Ищу объезды, аресты, улицы перекрыты,
подъезды к центру пережаты, зарыты в землю
на метры вглубь, станции метро закрыты.
Погоны наверху, внизу вагоны пролетают без остановок.
Сигарету не закурить. Бить. Это снаружи.
Тут – взглядом в окно упереться, качаться.
Я же бросила в одиннадцатом классе. Голова в каске.
Моя? Их. Чья?
Слова рвутся при произношении на части.
Между строк страх. Все ли в порядке со мной?
Привычка начальников подчинять пространство
приводит к погоне. Бег за толпой – азартный спорт,
подходящий для разнашивания служебных сапог.
Испуг в глазах как туман или смог пожара.
В слезах лицо.
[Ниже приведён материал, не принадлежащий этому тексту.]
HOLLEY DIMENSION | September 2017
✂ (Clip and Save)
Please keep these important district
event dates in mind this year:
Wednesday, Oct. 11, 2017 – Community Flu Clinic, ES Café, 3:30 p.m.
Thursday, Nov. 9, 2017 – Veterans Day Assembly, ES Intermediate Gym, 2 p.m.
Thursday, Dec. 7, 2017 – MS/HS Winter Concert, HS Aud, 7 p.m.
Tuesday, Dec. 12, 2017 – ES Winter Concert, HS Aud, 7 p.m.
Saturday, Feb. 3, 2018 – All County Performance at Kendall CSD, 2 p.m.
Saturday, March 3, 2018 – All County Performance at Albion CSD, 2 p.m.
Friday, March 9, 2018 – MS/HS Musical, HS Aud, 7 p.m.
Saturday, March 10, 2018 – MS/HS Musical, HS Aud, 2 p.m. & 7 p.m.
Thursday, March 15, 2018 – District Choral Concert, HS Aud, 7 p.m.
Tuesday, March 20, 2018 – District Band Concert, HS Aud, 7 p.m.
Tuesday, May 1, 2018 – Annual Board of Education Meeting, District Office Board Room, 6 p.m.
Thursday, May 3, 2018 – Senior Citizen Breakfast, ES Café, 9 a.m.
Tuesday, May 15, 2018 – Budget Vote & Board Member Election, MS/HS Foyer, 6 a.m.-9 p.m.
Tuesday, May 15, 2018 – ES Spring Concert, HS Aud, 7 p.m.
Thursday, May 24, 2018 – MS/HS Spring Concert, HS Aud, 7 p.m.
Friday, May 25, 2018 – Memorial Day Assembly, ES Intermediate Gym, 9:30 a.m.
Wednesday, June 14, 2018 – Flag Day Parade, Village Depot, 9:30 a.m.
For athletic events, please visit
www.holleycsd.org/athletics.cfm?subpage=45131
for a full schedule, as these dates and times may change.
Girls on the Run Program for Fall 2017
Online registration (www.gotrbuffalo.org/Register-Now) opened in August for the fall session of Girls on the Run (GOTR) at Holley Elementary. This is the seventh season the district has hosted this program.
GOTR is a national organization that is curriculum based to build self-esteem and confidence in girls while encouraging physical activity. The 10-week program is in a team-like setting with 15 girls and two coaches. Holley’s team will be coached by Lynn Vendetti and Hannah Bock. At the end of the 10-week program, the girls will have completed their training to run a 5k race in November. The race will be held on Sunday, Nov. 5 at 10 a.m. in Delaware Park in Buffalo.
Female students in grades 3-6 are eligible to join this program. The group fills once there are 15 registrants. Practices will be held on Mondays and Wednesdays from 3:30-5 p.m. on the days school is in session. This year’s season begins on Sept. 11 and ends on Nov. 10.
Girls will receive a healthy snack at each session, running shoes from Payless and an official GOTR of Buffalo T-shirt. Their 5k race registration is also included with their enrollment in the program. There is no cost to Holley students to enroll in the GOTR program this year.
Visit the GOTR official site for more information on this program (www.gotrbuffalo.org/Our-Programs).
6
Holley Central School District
Не мое. Ее, его, чье?
Будто смола сбежала каплями по щекам.
Страдание – сигнал бедствия. Уходящий на дно
отбивает послание: sos! Нет времени
на ожидание помощи. Никто не придет,
все тонут вместе с тобой. Sos!
Страдание. Sosтрадание.
Бессмысленный марафон жестокости.
Меня трясет: это не нервы, а подземный перегон.
Стойкости не хватает этой конструкции.
«Не прислоняться» – такая инструкция прилагается
к каждой двери в метро. Но можно хвататься руками
за поручень, в виде дубинки занесенный над головой.
Обречена ехать по Кольцевой линии против часовой
стрелки, похоже, одну за другой остановку без права на пересадку.
Боже! А тебя нет. Интернет пропадает, на ладони крест —
купить порошок. Шок. Яблок килограмм.
Отгадай загадку: куда несется Русь-тройка?
Слойка с творогом, один помидор, пачка крупы.
Нашла в новости опечатку. Информационная диета
нездорового человека двадцать первого века —
новостная лента.
Русь не дает ответа.
Леся не отвечает, ее не было в сети полтора часа. Украдкой читаю новости и смотрю видео из интернета. Руслан привез детей из школы, все поели и разбрелись по квартире. Кажется, они смотрят телевизор, а я на кухне: убираю, мою, прячу остатки ужина в холодильник. Мамские дела, как говорит младший сын.
Приходит сообщение от нее! Написала, что дежурит у ОВД в Крылатском. Пока я думаю над ответом, для которого с трудом подбираю слова, Леся успевает мне возразить: «не в овд, а у овд. С передачками. Меня не задержали».
«Внутри человеку плохо(»
Я набираю ее номер, она сбрасывает.
«мало зарядки. Выключаю телефон»
Леся пропадает из Сети. Нахожу московский чат помощи задержанным, в нем состоит пять тысяч одиннадцать человек. В памяти всплывают пустые станции метро. Интересно, сколько может вместить «Театральная»?
«Есть вода, печенье, пледы. Доширак, термос с чаем».
«Могу встретить несколько человек у ОВД Аэропорт на машине».
«Сколько человек в хамовниках сейчас? Кто знает»
«могу обзвонить овд»
«не можем найти человека. Не выходит на связь с 17 часов»
«Правозащитникам писали?»
«да. что делать?»
Админы то и дело просят людей переходить в чаты округов – там раздают конкретные задачи. Натыкаюсь в переписке на знакомую аватарку. Леся оставила сообщение двадцать минут назад: «СРОЧНО! отказываются вызывать скорую мужчине, сломана рука. Все, кто может, позвоните в отделение, спросите, почему не пускают врачей. Чем больше позвонивших, тем больше шансов добиться медицинской помощи!!!!» Четыре восклицательных знака.
Пока мою посуду, мне на глаза то и дело попадаются собственные руки. Родинка на запястье, браслет. Раскладываю приборы на полотенце, вижу сморщенные от воды подушечки пальцев. Ставлю мокрые тарелки сушиться, замечаю синюю пульсирующую вену на сгибе локтя. Наливаю на губку моющее средство, обращаю внимание на заусенец.
Нахожу сообщение про этого чертова мужика, будь он неладен со своей рукой. Перечитываю заново. «Все, кто может, позвоните в отделение, спросите, почему не пускают врачей». Вбиваю номер телефона и долго смотрю на цифры, будто хочу их запомнить.